Diane Arbus: The Mirror and the Mask

Few photographers have unsettled the boundaries of art, beauty, and truth as profoundly as Diane Arbus. Born in New York in 1923 into the Russek fur dynasty, she seemed destined for a life of privilege, yet she turned her lens away from society’s glittering surfaces. Instead, she sought out what others averted their gaze from: the marginal, the eccentric, the performers, the people who existed in the edges of mid-century American life.


From Fashion to Fracture

Arbus began, conventionally enough, in fashion. Alongside her husband Allan, she photographed for Vogue and Harper’s Bazaar. But fashion, for her, became a kind of gilded cage. The studio lights and airbrushed perfection left her restless. By the late 1950s she broke away, studying with Lisette Model, who urged her to confront reality rather than idealize it.

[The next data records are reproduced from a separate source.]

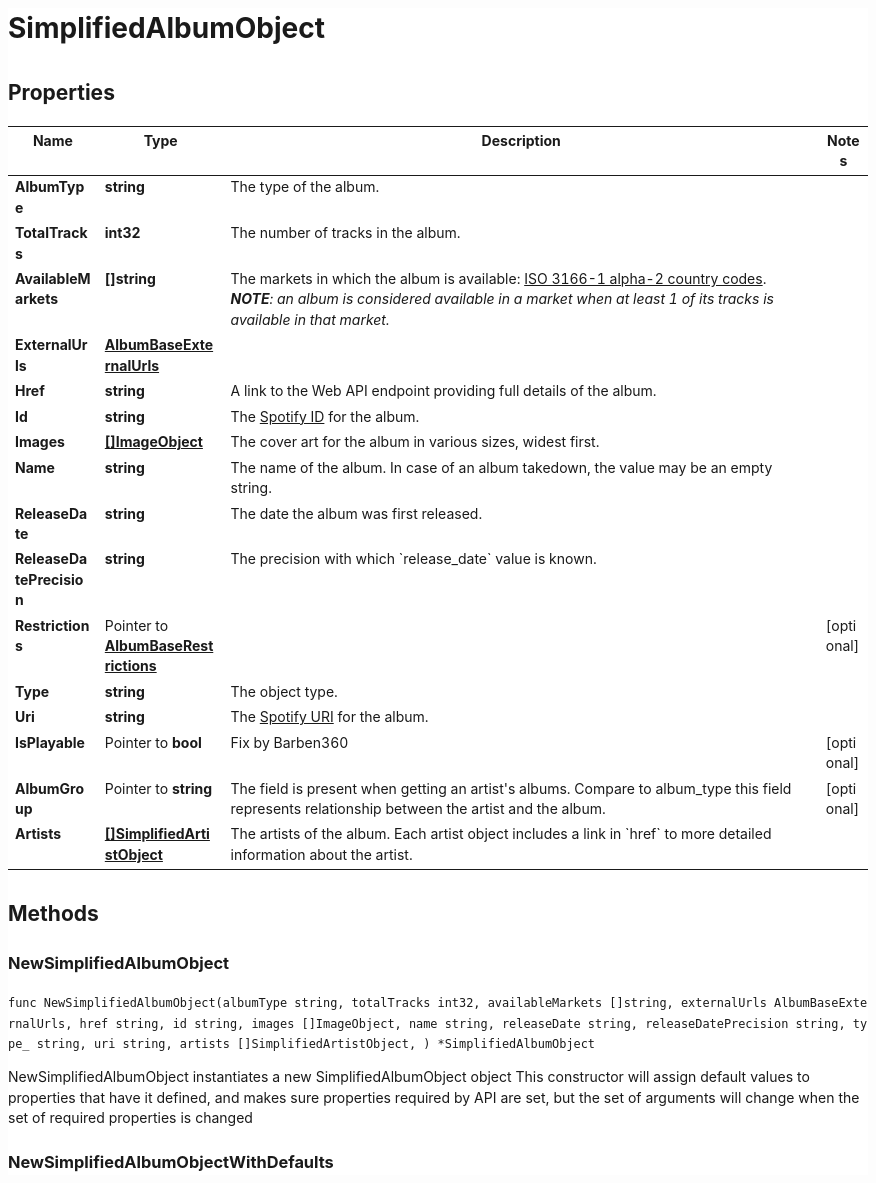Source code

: # SimplifiedAlbumObject

## Properties

Name | Type | Description | Notes
------------ | ------------- | ------------- | -------------
**AlbumType** | **string** | The type of the album.  | 
**TotalTracks** | **int32** | The number of tracks in the album. | 
**AvailableMarkets** | **[]string** | The markets in which the album is available: [ISO 3166-1 alpha-2 country codes](http://en.wikipedia.org/wiki/ISO_3166-1_alpha-2). _**NOTE**: an album is considered available in a market when at least 1 of its tracks is available in that market._  | 
**ExternalUrls** | [**AlbumBaseExternalUrls**](AlbumBaseExternalUrls.md) |  | 
**Href** | **string** | A link to the Web API endpoint providing full details of the album.  | 
**Id** | **string** | The [Spotify ID](/documentation/web-api/#spotify-uris-and-ids) for the album.  | 
**Images** | [**[]ImageObject**](ImageObject.md) | The cover art for the album in various sizes, widest first.  | 
**Name** | **string** | The name of the album. In case of an album takedown, the value may be an empty string.  | 
**ReleaseDate** | **string** | The date the album was first released.  | 
**ReleaseDatePrecision** | **string** | The precision with which &#x60;release_date&#x60; value is known.  | 
**Restrictions** | Pointer to [**AlbumBaseRestrictions**](AlbumBaseRestrictions.md) |  | [optional] 
**Type** | **string** | The object type.  | 
**Uri** | **string** | The [Spotify URI](/documentation/web-api/#spotify-uris-and-ids) for the album.  | 
**IsPlayable** | Pointer to **bool** | Fix by Barben360  | [optional] 
**AlbumGroup** | Pointer to **string** | The field is present when getting an artist&#39;s albums. Compare to album_type this field represents relationship between the artist and the album.  | [optional] 
**Artists** | [**[]SimplifiedArtistObject**](SimplifiedArtistObject.md) | The artists of the album. Each artist object includes a link in &#x60;href&#x60; to more detailed information about the artist.  | 

## Methods

### NewSimplifiedAlbumObject

`func NewSimplifiedAlbumObject(albumType string, totalTracks int32, availableMarkets []string, externalUrls AlbumBaseExternalUrls, href string, id string, images []ImageObject, name string, releaseDate string, releaseDatePrecision string, type_ string, uri string, artists []SimplifiedArtistObject, ) *SimplifiedAlbumObject`

NewSimplifiedAlbumObject instantiates a new SimplifiedAlbumObject object
This constructor will assign default values to properties that have it defined,
and makes sure properties required by API are set, but the set of arguments
will change when the set of required properties is changed

### NewSimplifiedAlbumObjectWithDefaults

Arbus took that advice to its limit. She prowled Coney Island, hotel rooms, sideshows, Central Park. She sought the people others ignored — giants, dwarfs, drag queens, nudists, circus performers, families that felt not quite ordinary but somehow hyper-ordinary, so that every wrinkle and freckle carried an almost unbearable intensity.


The Arbus Aesthetic

Her images, often made with a square-format Rolleiflex camera, are stark and direct. The twin lenses allowed her to maintain eye contact with her subjects while shooting, producing portraits that feel unsettlingly intimate.

The result was an aesthetic that seemed both compassionate and clinical. Identical Twins, Roselle, N.J. (1967) remains one of the most recognizable photographs of the twentieth century: two little girls in matching dresses, standing hand-in-hand, one smiling, one frowning, their sameness fractured by the smallest difference.

Arbus’s subjects look back at us with an unnerving directness, complicating the traditional hierarchy of photographer and subject. Are we gazing at them, or are they gazing at us?


Between Empathy and Exploitation

Arbus has always provoked debate. Admirers see her work as radical empathy — a willingness to confront the hidden lives of America with respect and clarity. Critics argue that she exploited her subjects, aestheticizing their difference for the consumption of a gallery audience.

The truth lies in the tension. Arbus refused to resolve it, and that refusal is why her work continues to matter. She showed that photography is not neutral; it is an encounter, fraught, charged, sometimes tender, sometimes cruel.


Legacy of a Troubled Vision

In 1971, at the age of 48, Diane Arbus took her own life. Her posthumous retrospective at the Museum of Modern Art the following year was the first for a female photographer and remains one of the most attended exhibitions in the museum’s history.

Her influence is everywhere: in Nan Goldin’s diaristic intimacy, in Cindy Sherman’s performance of identity, in fashion editorials that flirt with the eerie or uncanny. She taught artists that the margins of society are not peripheral but central to understanding who we are.


The Mirror and the Mask

To look at an Arbus photograph is to confront the possibility that normality itself is a mask — that the suburban family portrait or the smiling debutante may be no less strange than the carnival performer or the drag queen.

Her work endures because it unsettles. It collapses the distance between “us” and “them,” reminding us that difference is not aberration but mirror. Diane Arbus remains one of photography’s most haunting figures: the woman who forced us to look, and in looking, to recognize ourselves.

Five Essential Diane Arbus Photographs

Identical Twins, Roselle, New Jersey (1967)
Two young girls in matching dresses, one smiling, one frowning — a portrait that has become an icon of the uncanny, often cited as the inspiration for Stanley Kubrick’s The Shining.

A Young Man in Curlers at Home on West 20th Street, N.Y.C. (1966)
A drag performer preparing for the night, captured in intimate domesticity. The photograph collapses public performance and private vulnerability.

Child with a Toy Hand Grenade in Central Park, N.Y.C. (1962)
A boy gripping a toy grenade with one hand clawed and face contorted — innocence and aggression suspended in a single frame.

A Jewish Giant at Home with His Parents in the Bronx, N.Y.C. (1970)
A towering man looms over his small, seated parents in their living room — a family portrait both affectionate and deeply unsettling.

A Family on Their Lawn One Sunday in Westchester, N.Y. (1968)
A suburban tableau: father reclining, mother sunbathing, children scattered. At once ordinary and surreal, it exposes the strangeness within the everyday.